Extreme cold weather, with temperatures plunging into the low teens and below throughout greater La Conner, greatly reduced turnout at a Skagit County Republican Party caucus at the Civic Garden Club Building that morning.
A couple dozen GOP and independent voters arrived the first hour of the caucus, which ran from 9 a.m. to 12 p.m., and chose delegates to the county and state Republican Party conventions.
A straw vote of GOP presidential candidates was taken.
Several expressed support for former South Carolina governor and U.N. Ambassador Nikki Haley, a center-right alternative to former President Trump and other more conservative presidential hopefuls.
“The turnout today was expected to be low because of the weather,” said an event volunteer, who staffed the registration table and noted that the water pipes at her home had frozen overnight.
Meanwhile, outside the Garden Club, Evie and Marilyn Johnson braved the frigid conditions to display anti-Trump signs to Second Street traffic.
Marilyn Johnson noted that her family’s lineage includes the famed American explorer William Clark, who with Meriweather Lewis led the expedition of 1804-06 across the Louisiana Purchase to the Pacific Ocean.
Clark did much of the mapping for the expedition, which spent a miserable winter at Fort Clatsop, near modern-day Astoria, Oregon.
“The way I look at it,” said Marilyn Johnson, who was bundled for the weather, “if William Clark could spend three months out in the cold at Fort Clatsop, we can manage three hours out here with our signs.”
Washington is a presidential primary election state.
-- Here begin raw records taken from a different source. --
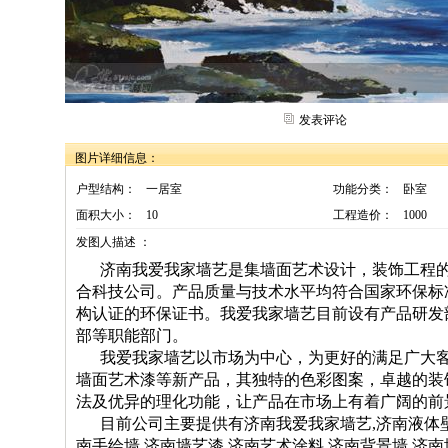
发表评论
图片详细信息：
户型结构：
一居室
功能分类：
卧室
面积大小：
10
工程造价：
1000
发图人描述 ：
济南我爱我家墙艺是集墙面艺术设计，装饰工程
合科技公司。产品质量与技术水平均符合国家环保标
构认证的环保证书。我爱我家墙艺目前设有产品研发
部等职能部门。
我爱我家墙艺以市场为中心，为更好的满足广大客
墙面艺术漆等新产品，其独特的色彩图案，卓越的装
法及优异的理化功能，让产品在市场上有着广阔的前
目前公司主要提供有济南我爱我家墙艺,济南液体壁
南手绘墙,济南墙艺漆,济南艺术涂料,济南背景墙,济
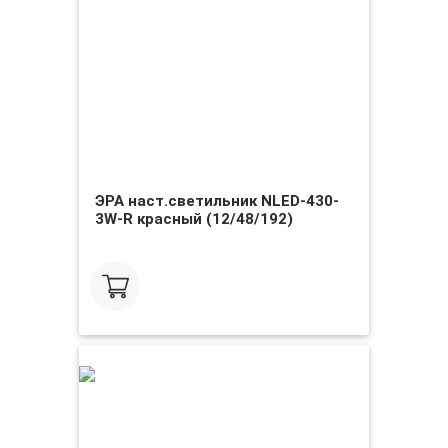
ЭРА наст.светильник NLED-430-
3W-R красный (12/48/192)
Registered voters will receive a ballot in the mail after Feb. 23. Republican and Democratic Party candidates are on a single consolidated ballot. Voters may vote for only one candidate.
Since residents do not declare a party when registering to vote, primary voters will choose and mark a party box and sign declarations on the return envelope as part of Washington’s presidential nominee process.